_TASK_
How many lines in the rows below contain the string "series"? Case counts. Reply with the number alone.

_EXTRACTED RECORDS_
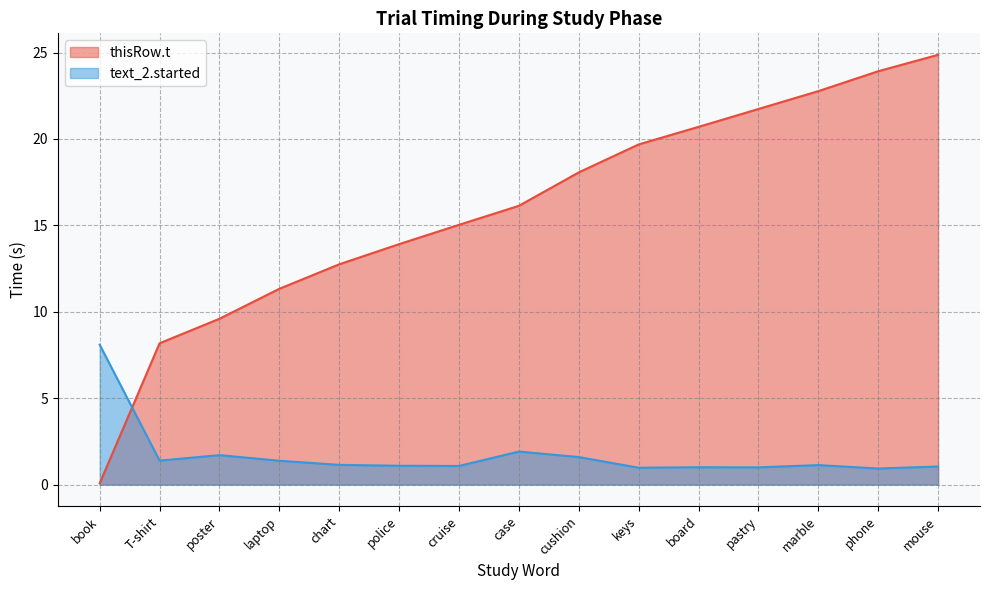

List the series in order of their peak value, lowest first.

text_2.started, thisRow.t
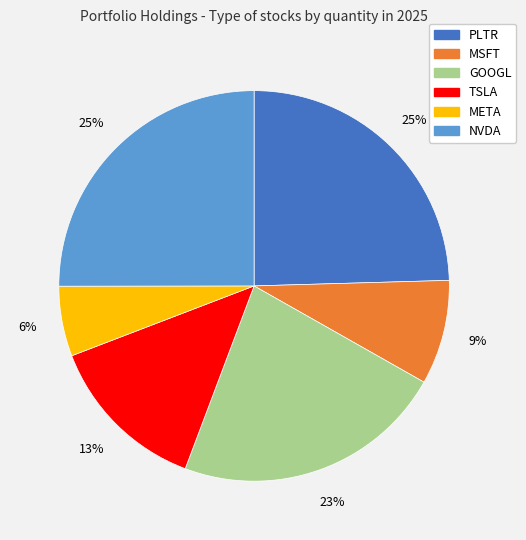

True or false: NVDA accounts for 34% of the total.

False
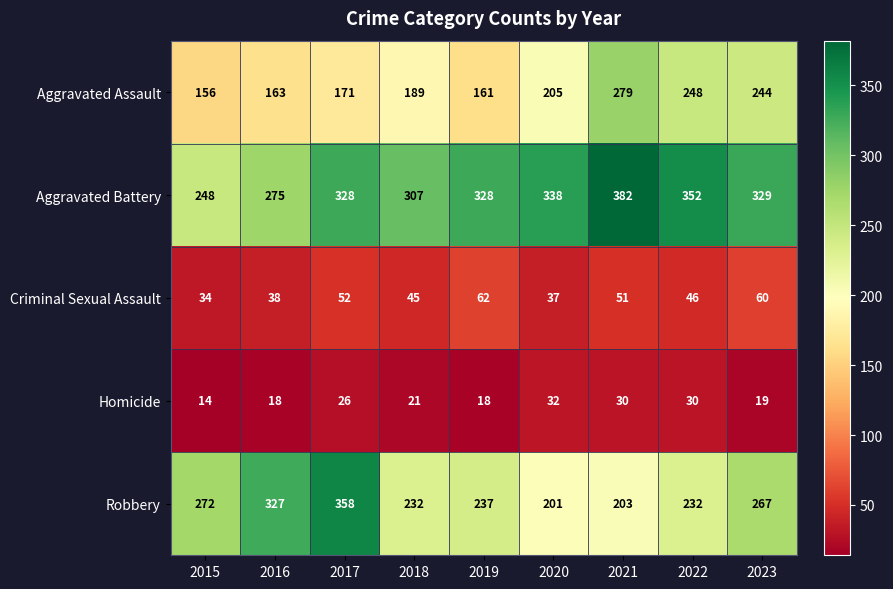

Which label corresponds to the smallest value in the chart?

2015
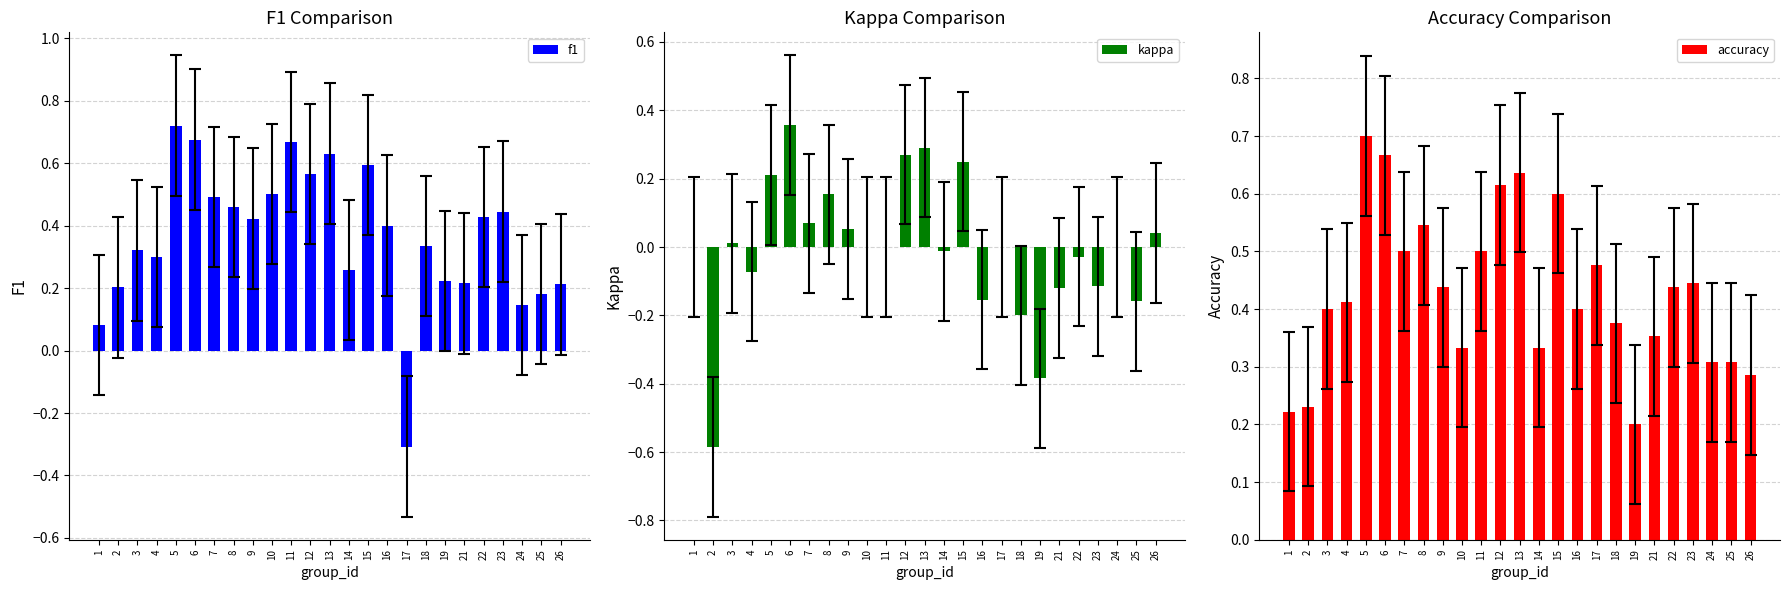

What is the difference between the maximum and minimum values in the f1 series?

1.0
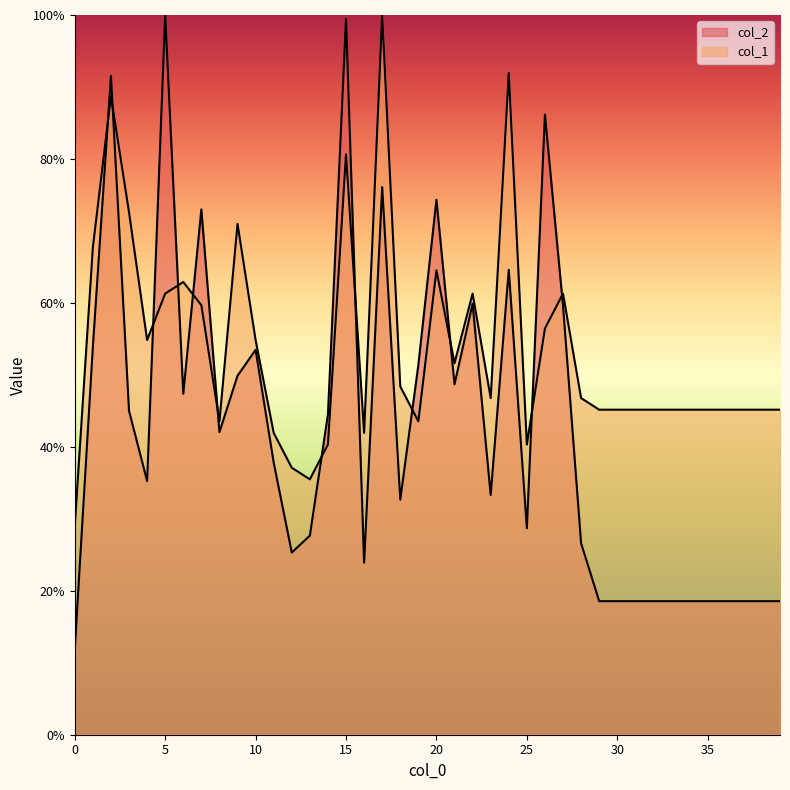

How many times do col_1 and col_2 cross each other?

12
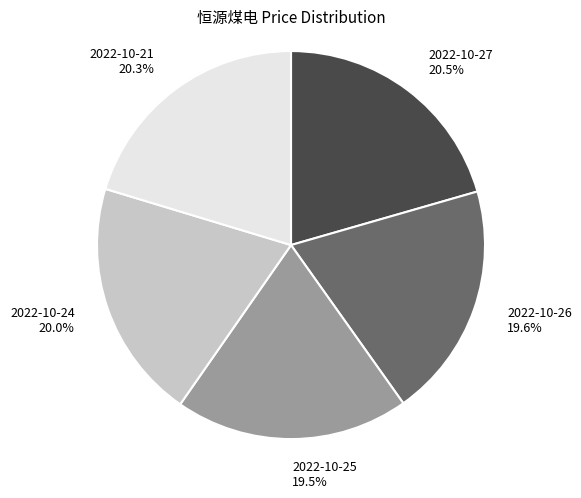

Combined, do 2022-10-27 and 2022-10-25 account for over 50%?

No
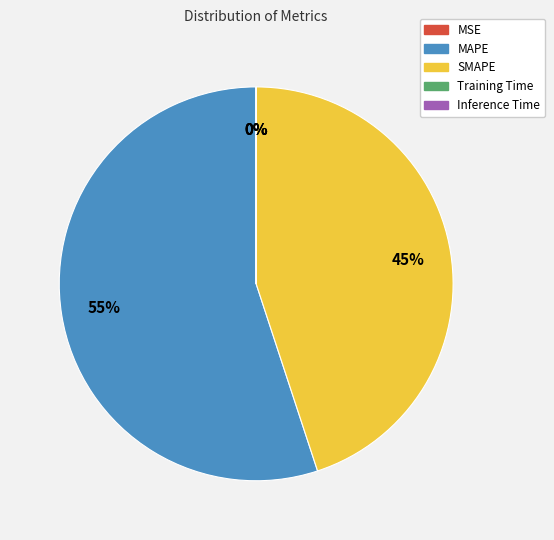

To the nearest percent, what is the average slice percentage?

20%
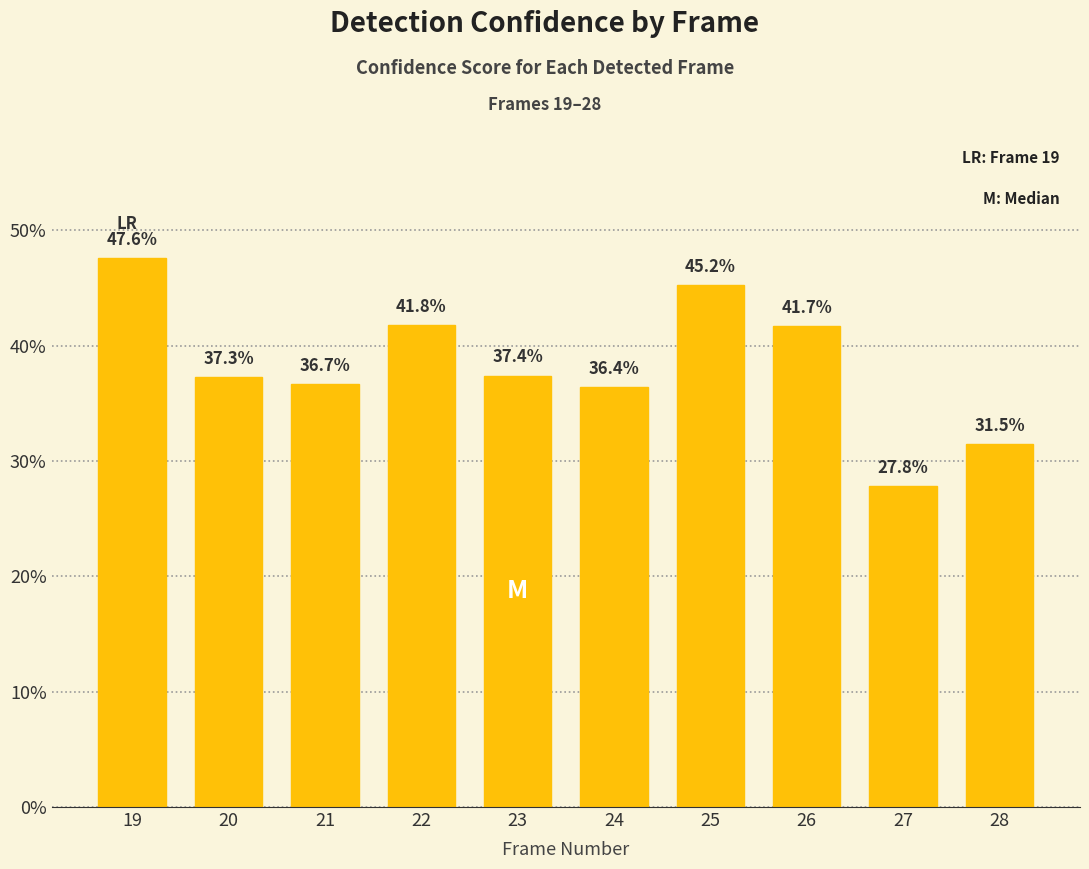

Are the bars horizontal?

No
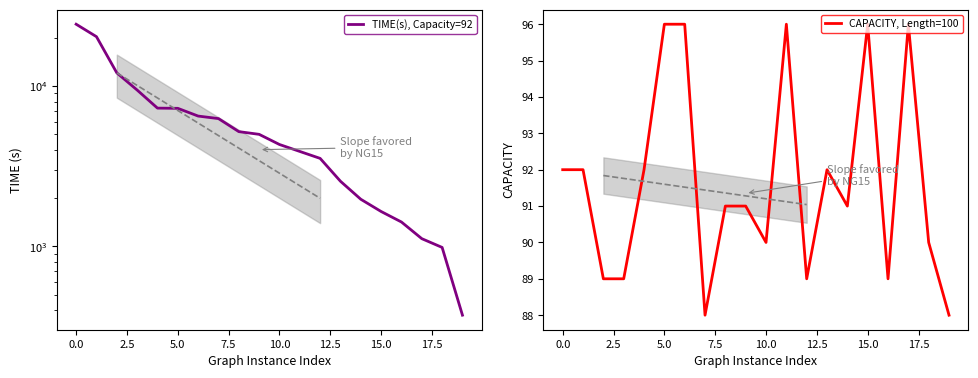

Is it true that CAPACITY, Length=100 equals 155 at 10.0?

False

_EXERCISE RESPONSE_
2